WASHINGTON, Dec. 25 -- While the transitions from presidents of one party to one elected from the same party have generally been smooth, the pattern for vice presidents has been quite different. In general, 19th century vice presidents did badly, while 20th century vice presidents had a much easier time.
And yet most vice presidents in both centuries were selected for "ticket-balancing," and therefore had quite different politics from the men they replaced. And most of them had little to do with exercising the power of the presidency until its responsibilities were suddenly thrust upon them.
What, then, accounts for the differences?
The first such transition happened in 1841. The Whig victory of 1840 did not last long. Their victorious candidate William Henry Harrison ("Tippiecanoe"), the oldest man ever elected to a first term, delivered the longest inaugural in American history in the freezing rain and died of pneumonia a month later to be succeeded by John Tyler ("Tyler too"), a state's rights Democrat.
Tyler demanded that he be called president, not "acting president," and his view of the office prevailed.
Tyler vetoed the legislation of the Whig Congressional majorities, and his entire Cabinet resigned. He spent the rest of his presidency trying to win the Democratic nomination for 1844, recruiting John C. Calhoun as secretary of state, and doing his best to annex Texas.
During the lame-duck session after the election of James K. Polk as his successor, Tyler accepted the treaty to annex Texas on the basis of a probably unconstitutional joint resolution of Congress instead of the two-thirds vote required by the Constitution to approve treaties. And that same lame duck Congress also, designated the first Tuesday after the first Monday in November as the uniform Election Day for presidential elections.
The chaos of Tyler's presidency was duplicated by the next two presidents who came to office by reason of the death of the elected occupant -- Millard Fillmore and Andrew Johnson. Zachary Taylor's opposition to the Compromise of 1850 was reversed by his successor when he took power on July 9, 1850. As a result, patronage appointments for the entire term from 1849 through 1853 were in flux. Fillmore ended up by running as the "Know-Nothing" candidate for president in 1856, carrying the single state of Maryland.
As for Johnson, he was a "State's Rights" Southern Democrat who shared nothing with Lincoln except his poverty-stricken background and his opposition to secession. Within a year of his accession to the presidency, he found himself in total opposition to the Republican majorities in Congress, and, after trying to defeat them in the 1866 election and failing, found the entire program of Reconstruction passed over his vetoes, himself impeached, and saved from conviction by a single vote.

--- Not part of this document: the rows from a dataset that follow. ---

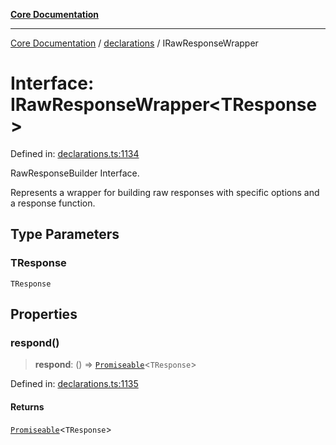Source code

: [**Core Documentation**](../../README.md)

***

[Core Documentation](../../README.md) / [declarations](../README.md) / IRawResponseWrapper

# Interface: IRawResponseWrapper\<TResponse\>

Defined in: [declarations.ts:1134](https://github.com/stonemjs/core/blob/e2fddc9518734748c09a72d4b4064dd1d4c1288c/src/declarations.ts#L1134)

RawResponseBuilder Interface.

Represents a wrapper for building raw responses with specific options and a response function.

## Type Parameters

### TResponse

`TResponse`

## Properties

### respond()

> **respond**: () => [`Promiseable`](../type-aliases/Promiseable.md)\<`TResponse`\>

Defined in: [declarations.ts:1135](https://github.com/stonemjs/core/blob/e2fddc9518734748c09a72d4b4064dd1d4c1288c/src/declarations.ts#L1135)

#### Returns

[`Promiseable`](../type-aliases/Promiseable.md)\<`TResponse`\>
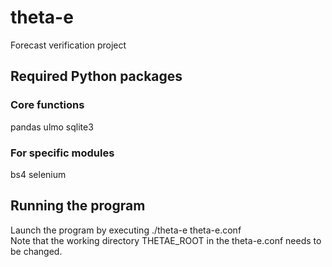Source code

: # theta-e

Forecast verification project

## Required Python packages

### Core functions
pandas 
ulmo 
sqlite3 

### For specific modules
bs4 
selenium 


## Running the program

Launch the program by executing ./theta-e theta-e.conf  
Note that the working directory THETAE_ROOT in the theta-e.conf needs to be changed.
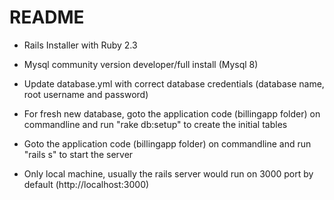 # README

* Rails Installer with Ruby 2.3

* Mysql community version developer/full install (Mysql 8)

* Update database.yml with correct database credentials (database name, root username and password)

* For fresh new database, goto the application code (billingapp folder) on commandline and run "rake db:setup" to create the initial tables

* Goto the application code (billingapp folder) on commandline and run "rails s" to start the server

* Only local machine, usually the rails server would run on 3000 port by default (http://localhost:3000)

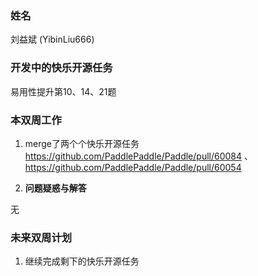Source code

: ### 姓名

刘益斌 (YibinLiu666)

### 开发中的快乐开源任务

易用性提升第10、14、21题

### 本双周工作

1. merge了两个个快乐开源任务 https://github.com/PaddlePaddle/Paddle/pull/60084 、https://github.com/PaddlePaddle/Paddle/pull/60054

2. **问题疑惑与解答**

无

### 未来双周计划

1. 继续完成剩下的快乐开源任务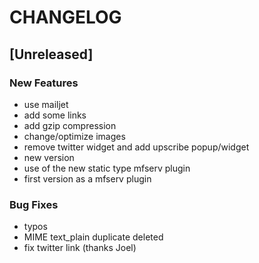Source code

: # CHANGELOG


## [Unreleased]

### New Features
- use mailjet
- add some links
- add gzip compression
- change/optimize images
- remove twitter widget and add upscribe popup/widget
- new version
- use of the new static type mfserv plugin
- first version as a mfserv plugin


### Bug Fixes
- typos
- MIME text_plain duplicate deleted
- fix twitter link (thanks Joel)





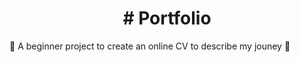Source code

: <h1 align="center" ># Portfolio</h1>

🐉 A beginner project to create an online CV to describe my jouney 🐉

Chester Arthur, the "star" of the Stalwart Republicans, was in an equally unfortunate position when he became president in 1881. His predecessor, James Garfield, had been murdered by a man who shouted "Now a Stalwart will be president!" Garfield's whole Cabinet left office with his death. Of necessity, Arthur had to rule against his inclinations, as something of a reformer, and the first civil service law of the United States, the Pendleton Act, was passed under his administration.
The record of 20th century vice-presidents was much better. William McKinley was shot in Buffalo on September 6, 1901, and died 8 days later. Teddy Roosevelt kept the core of McKinley's Cabinet, but soon struck off in a new direction, and made everyone in America forget that McKinley ever existed.
Warren G. Harding's death in San Francisco in 1923 was equally unexpected, but Calvin Coolidge, like TR, kept the core of his predecessor's Cabinet while purging the corrupt members and getting re-elected easily.
Harry S. Truman didn't even know that the atomic bomb existed when he assumed the presidency in 1945, and he did replace FDR's Cabinet with his own choices. His first year in office did not go well, and his party was crushed in the 1946 mid-term elections, but, after that, Truman recovered well enough to get re-elected in 1948.
John Kennedy's assassination in LBJ's home state of Texas kept lots of later conspiracy theorists busy, but Johnson followed the successful course of TR and Coolidge, keeping the core of his predecessor's Cabinet while carving out an independent version of Kennedy's path. He was re-elected easily, but, like Truman, got into an unsuccessful Asian war during his second term.
As for Richard Nixon, his resignation from office left him succeeded by the man he himself had picked, Gerald Ford. Ford's accession to the presidency was widely hailed, but his pardon of Nixon thrust his presidency into trouble, and despite a strong recovery, Ford was defeated when he ran for re-election.
In the case of vice-presidential successions, it is obvious that there has been a huge change from one century to the next. It's partly due to the fact that modern parties are more ideologically coherent than their earlier predecessors, and it's partly due to the fact that modern communications make it possible for vice presidents who are suddenly thrust into power to become far better known than they used to be.